What is a filter bubble? “If you are only confronted with your own opinion, never get the opposite side presented, are always only confirmed and miss the controversial discussion of a topic, you live in an opinion bubble.” What does it mean? I am interested in fashion, luxury, and beauty, look at some posts on this topic and then, due to the Instagram algorithm but also my own created filter bubble, more and more posts, or reels on the topic of fashion, luxury and beauty are displayed in my feed. You get personalized results displayed. If, in the current pandemic, I represent a „political“ opinion and inform myself about it in some posts, only posts on this topic are displayed to me. To exaggerate, if I am doubtful of the Covid-19 vaccination I will most likely only get information from people who are outspoken “anti-vaxxers” and thus, strengthen me in my doubtful perspective. In my filter bubble, everyone seems to voice the same opinion, leaving no room for contradictions or open discussions. Thus, I only see my side and phase out the other side completely encouraging me to think that I represent the “correct” point of view.

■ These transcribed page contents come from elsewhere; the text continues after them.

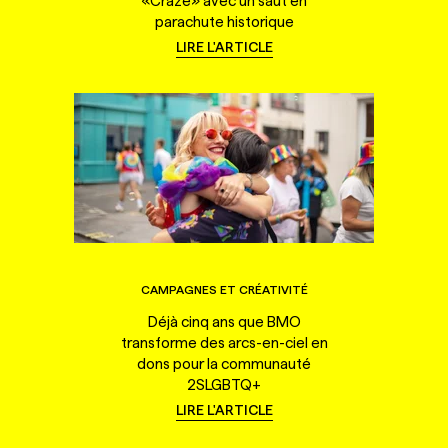
«Craze» avec un saut en
parachute historique
LIRE L'ARTICLE
CAMPAGNES ET CRÉATIVITÉ
Déjà cinq ans que BMO
transforme des arcs-en-ciel en
dons pour la communauté
2SLGBTQ+
LIRE L'ARTICLE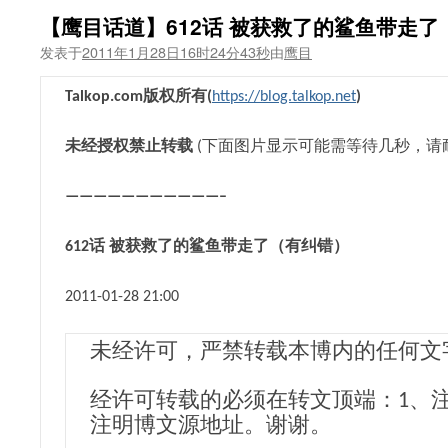
【鹰目话道】612话 被获救了的鲨鱼带走了
发表于
2011年1月28日16时24分43秒
由
鹰目
Talkop.com
版权所有
(
https://blog.talkop.net
)
未经授权禁止转载
(下面图片显示可能需等待几秒，请
———————————–
612
话 被获救了的鲨鱼带走了（有纠错）
2011-01-28 21:00
未经许可，严禁转载本博内的任何文
经许可转载的必须在转文顶端：1、
注明博文源地址。谢谢。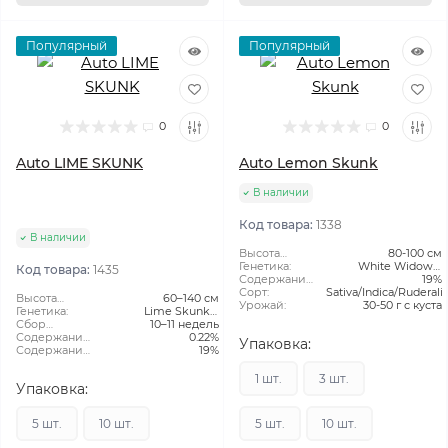
Популярный
Популярный
0
0
Auto LIME SKUNK
Auto Lemon Skunk
В наличии
Код товара:
1338
В наличии
Высота
80-100 см
растения:
Генетика:
White Widow x
Код товара:
1435
Содержание
Super Skunk
19%
ТГК:
Сорт:
Sativa/Indica/Ruderali
Высота
60–140 см
Урожай:
30-50 г с куста
растения:
Генетика:
Lime Skunk x
Сбор
10–11 недель
Ruderalis
Урожая:
Содержание
0.22%
Упаковка:
CBD:
Содержание
19%
ТГК:
1 шт.
3 шт.
Упаковка:
5 шт.
10 шт.
5 шт.
10 шт.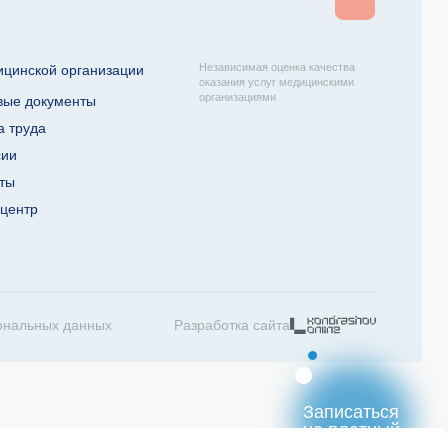
Независимая оценка качества
ицинской организации
оказания услуг медицинскими
организациями
вые документы
а труда
сии
кты
-центр
ональных данных
Разработка сайта
Записаться
на платный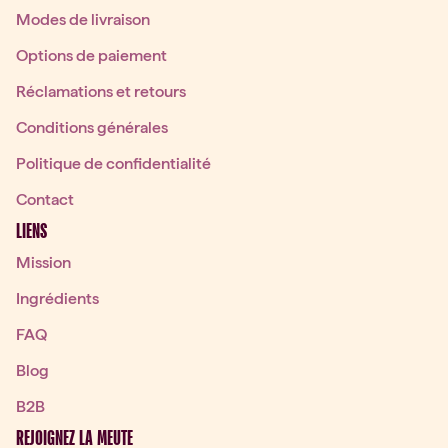
Modes de livraison
Options de paiement
Réclamations et retours
Conditions générales
Politique de confidentialité
Contact
LIENS
Mission
Ingrédients
FAQ
Blog
B2B
REJOIGNEZ LA MEUTE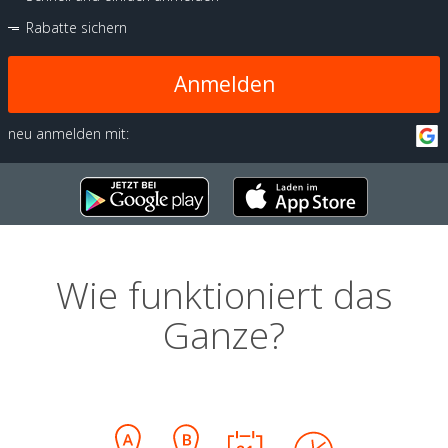
Rabatte sichern
Anmelden
neu anmelden mit:
Wie funktioniert das
Ganze?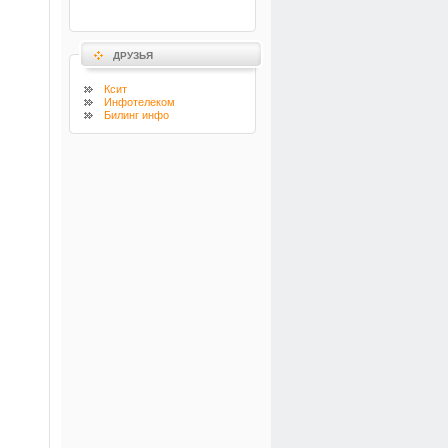
ДРУЗЬЯ
Ксит
Инфотелеком
Билинг инфо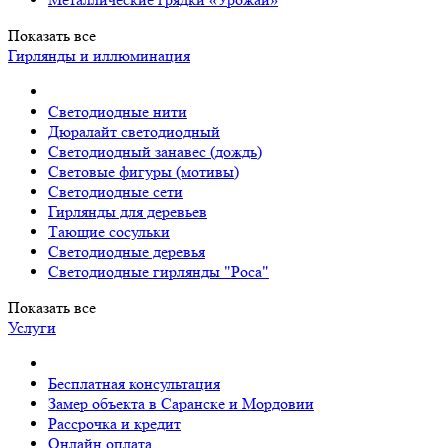
Показать все
Гирлянды и иллюминация
Светодиодные нити
Дюралайт светодиодный
Светодиодный занавес (дождь)
Световые фигуры (мотивы)
Светодиодные сети
Гирлянды для деревьев
Тающие сосульки
Светодиодные деревья
Светодиодные гирлянды "Роса"
Показать все
Услуги
Бесплатная консультация
Замер объекта в Саранске и Мордовии
Рассрочка и кредит
Онлайн оплата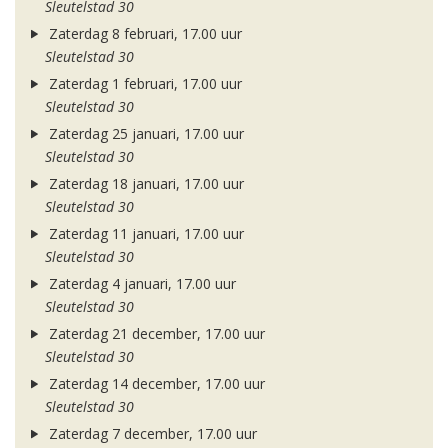
Sleutelstad 30
Zaterdag 8 februari, 17.00 uur
Sleutelstad 30
Zaterdag 1 februari, 17.00 uur
Sleutelstad 30
Zaterdag 25 januari, 17.00 uur
Sleutelstad 30
Zaterdag 18 januari, 17.00 uur
Sleutelstad 30
Zaterdag 11 januari, 17.00 uur
Sleutelstad 30
Zaterdag 4 januari, 17.00 uur
Sleutelstad 30
Zaterdag 21 december, 17.00 uur
Sleutelstad 30
Zaterdag 14 december, 17.00 uur
Sleutelstad 30
Zaterdag 7 december, 17.00 uur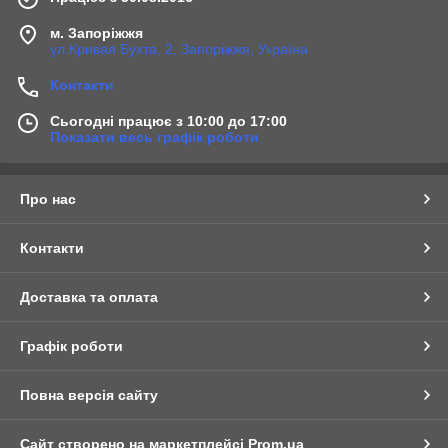
м. Запоріжжя
ул.Кривая Бухта, 2, Запоріжжя, Україна
Контакти
Сьогодні працює з 10:00 до 17:00
Показати весь графік роботи
Про нас
Контакти
Доставка та оплата
Графік роботи
Повна версія сайту
Сайт створено на маркетплейсі
Prom.ua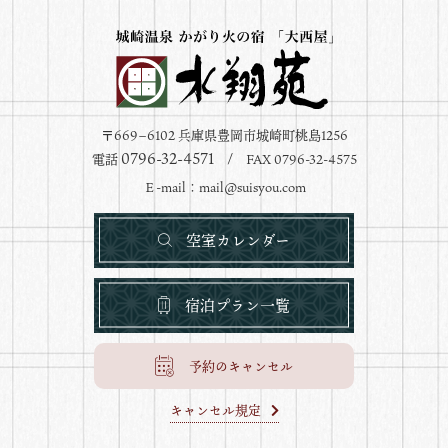
〒669−6102 兵庫県豊岡市城崎町桃島1256
0796-32-4571
電話
/ FAX 0796-32-4575
Ｅ-mail：
mail@suisyou.com
空室カレンダー
宿泊プラン一覧
予約のキャンセル
キャンセル規定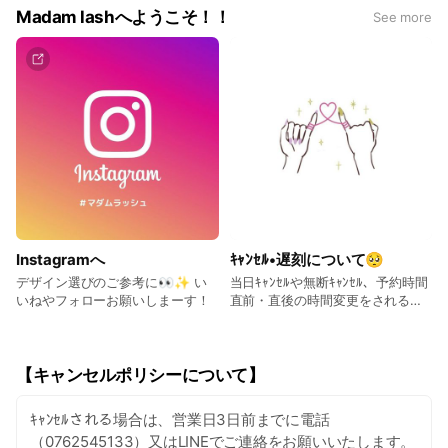
Madam lashへようこそ！！
See more
Instagramへ
ｷｬﾝｾﾙ•遅刻について🥺
デザイン選びのご参考に👀✨ い
当日ｷｬﾝｾﾙや無断ｷｬﾝｾﾙ、予約時間
いねやフォローお願いしまーす！
直前・直後の時間変更をされるお
客様が残念なことに一部いらっし
ゃいます。😞 当日・無断ｷｬﾝｾﾙが
あると、その時間に予約を入れた
かったお客様が施術を受けられ
【キャンセルポリシーについて】
ず、迷惑をお掛けしてしまいま
す。😔 また当店は１対１の施術の
ｷｬﾝｾﾙされる場合は、営業日3日前までに電話
ため、１日に施術できる人数が限
（0762545133）又はLINEでご連絡をお願いいたします。
られており、ｷｬﾝｾﾙになると数時間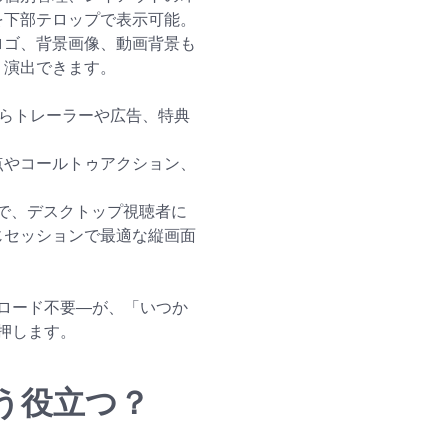
を下部テロップで表示可能。
ロゴ、背景画像、動画背景も
く演出できます。
後からトレーラーや広告、特典
点やコールトゥアクション、
（MARS）で、デスクトップ視聴者に
じセッションで最適な縦画面
ロード不要―が、「いつか
押します。
う役立つ？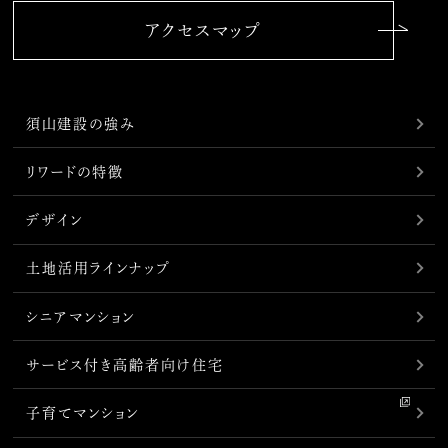
アクセスマップ
須山建設の強み
リワードの特徴
デザイン
土地活用ラインナップ
シニアマンション
サービス付き高齢者向け住宅
子育てマンション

But the filter bubbles are not only dangerous when it comes to politics. Especially young people are susceptible here, because on Instagram only the beautiful sides of life are shown: people post pictures from their great vacation, photograph 5-course meals, show their luxury homes, bodies, and cars. As a result, followers compare themselves to the idols they display. They usually don’t have money for plastic surgery, expensive cars, or vacations five times a year. Young people, however, are prone to view this content on Instagram as a reality that everyone experiences except them. This causes frustration and depression at a time when one’s own character and self-esteem have not yet been firmly established.
The ‘technological progress’ of social media must be questioned: while it brings many advantages, it also carries precarious disadvantages, especially when it comes to filter bubbles. More care should be taken to give a more differentiated picture of facts and to show the real world in all its facets instead of just referring to one point of view. Furthermore, adolescents should be taught, actually already in school, how to use social media sensibly and effectively. All in all, more reality should be shown instead of a ‘make-believe’ world in which everything always seems to be perfect.